İİK’nın 67.maddesi hükmü gereğince, takip alacaklısı yararına icra inkâr tazminatına hükmedilebilmesi için gerçekleşmesi gereken koşullar kapsamında dava ve takip konusu alacağın —- yani takip borçlusu, davalı tarafça belirlenebilir olması zorunludur. Takibe dayanak alınan faturaların davalıya tebliğ edildiği, faturaların davalı tarafından ticari defterlere kaydedildiği, bu itibarla faturaların kapsamının kesinleştiği anlaşıldığından, davacı lehine icra inkar tazminatına hükmedilmiştir.

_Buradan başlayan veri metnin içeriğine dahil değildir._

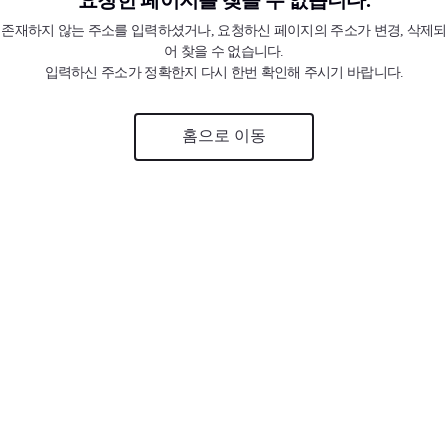
존재하지 않는 주소를 입력하셨거나, 요청하신 페이지의 주소가 변경, 삭제되
어 찾을 수 없습니다.
입력하신 주소가 정확한지 다시 한번 확인해 주시기 바랍니다.
홈으로 이동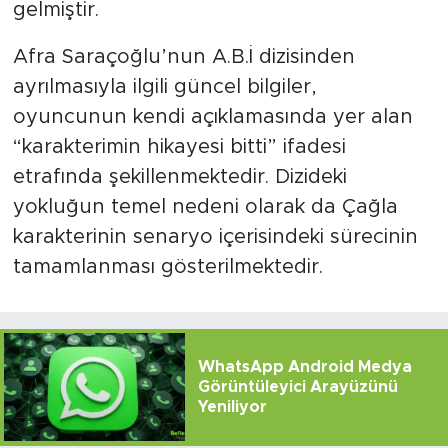
gelmiştir.
Afra Saraçoğlu’nun A.B.İ dizisinden
ayrılmasıyla ilgili güncel bilgiler,
oyuncunun kendi açıklamasında yer alan
“karakterimin hikayesi bitti” ifadesi
etrafında şekillenmektedir. Dizideki
yokluğun temel nedeni olarak da Çağla
karakterinin senaryo içerisindeki sürecinin
tamamlanması gösterilmektedir.
WhatsApp Android Medya
Görüntüleyici Arayüzünü
Yeniliyor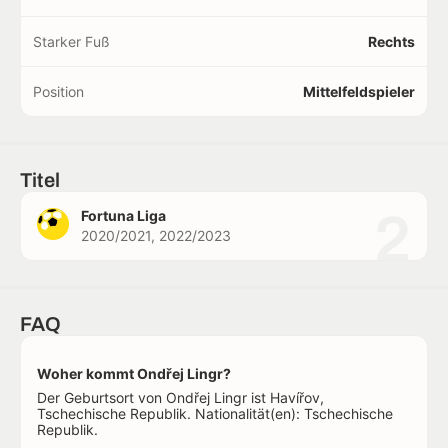
Starker Fuß
Rechts
Position
Mittelfeldspieler
Titel
2
Fortuna Liga
2020/2021, 2022/2023
FAQ
Woher kommt Ondřej Lingr?
Der Geburtsort von Ondřej Lingr ist Havířov,
Tschechische Republik. Nationalität(en): Tschechische
Republik.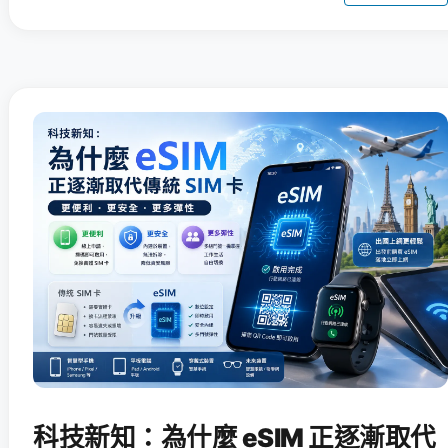
科技新知：為什麼 eSIM 正逐漸取代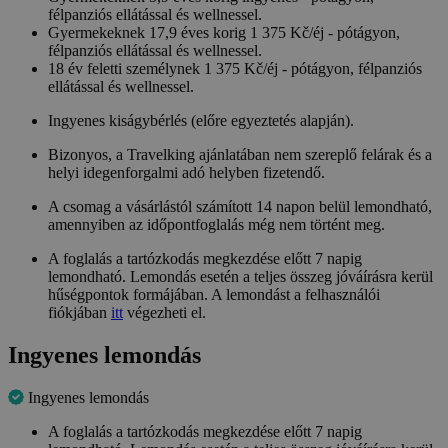
félpanziós ellátással és wellnessel.
Gyermekeknek 17,9 éves korig 1 375 Kč/éj - pótágyon,
félpanziós ellátással és wellnessel.
18 év feletti személynek 1 375 Kč/éj - pótágyon, félpanziós
ellátással és wellnessel.
Ingyenes kiságybérlés (előre egyeztetés alapján).
Bizonyos, a Travelking ajánlatában nem szereplő felárak és a
helyi idegenforgalmi adó helyben fizetendő.
A csomag a vásárlástól számított 14 napon belül lemondható,
amennyiben az időpontfoglalás még nem történt meg.
A foglalás a tartózkodás megkezdése előtt 7 napig
lemondható. Lemondás esetén a teljes összeg jóváírásra kerül
hűségpontok formájában. A lemondást a felhasználói
fiókjában
itt
végezheti el.
Ingyenes lemondás
Ingyenes lemondás
A foglalás a tartózkodás megkezdése előtt 7 napig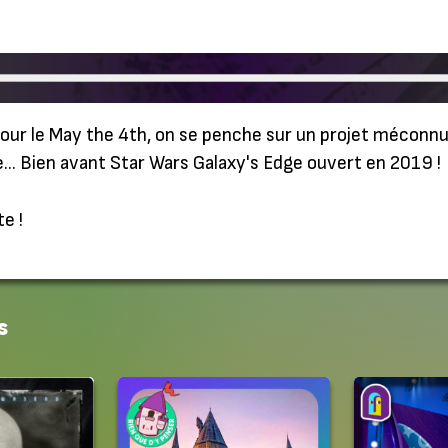
our le May the 4th, on se penche sur un projet méconnu q
re… Bien avant Star Wars Galaxy's Edge ouvert en 2019 !
e !
s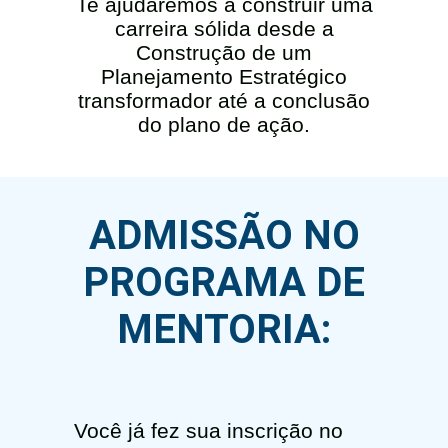
Te ajudaremos a construir uma
carreira sólida desde a
Construção de um
Planejamento Estratégico
transformador até a conclusão
do plano de ação.
ADMISSÃO NO
PROGRAMA DE
MENTORIA:
Você já fez sua inscrição no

KARAR: Yukarıda açıklanan nedenlerle;
1-Davanın kısmen kabulüne;
İstanbul Anadolu —İcra Müdürlüğü’nün —— sayılı takip dosyasında davalı borçlu tarafından yapılan itirazın 36.530,88 TL asıl alacak yönünden iptaline, anılan tutar yönünden takibin aynı şartlarla devamına,
Fazlaya ilişkin istemin reddine,
Asıl alacak olan 36.530,88 TL’nin %20 sine tekabül eden 7.306,18 TL icra inkar tazminatın davalıdan alınarak davacıya verilmesine,
2-Hüküm altına alınan miktar üzerinden hesaplanan 2.495,42 TL karar ve ilam harcından 441,33 TL peşin harcın mahsubu ile bakiye 2.054,09 TL karar harcının davalıdan tahsili ile hazineye irat kaydına,
3-Davacı davada kendisini vekil ile temsil ettirdiğinden karar tarihinde yürürlükte bulunan ——- göre hesaplanan 5.479,63 TL nisbi vekalet ücretinin davalıdan tahsili ile davacıya verilmesine,
4-Davalı davada kendisini vekil ile temsil ettirdiğinden karar tarihindeki——-maktu vekalet ücretinin davacıdan alınarak davalıya verilmesine,
5-Davacı tarafından yatırılan 35,90 TL başvuru harcı, 5,20 TL vekalet harcı, 441,33 TL peşin harç ve 384,90 TL keşif harcı toplamı:867,33 TL ile kabul oranına göre hesaplanan 3.034,89 TL yargılama giderinin davalıdan tahsili ile davacıya verilmesine, bakiyesinin davacı üzerinde bırakılmasına,
6-Davalı tarafından yapılan yargılama gideri olmadığından bu hususta karar verilmesine yer olmadığına, kullanılmayan delil avansının iadesine,
7-Taraflarca yatırılan gider avansından artan kısmın HMK. 333. maddesi gereğince talep halinde karar kesinleştikten sonra yatırana iadesine,
Dair, gerekçeli mahkeme kararının taraflara tebliğinden itibaren 2 hafta içerisinde istinaf yolu açık olduğuna dair davacı vekilinin yüzüne karşı, davalı vekilinin yokluğunda verilen karar açıkça okunup usulen anlatıldı.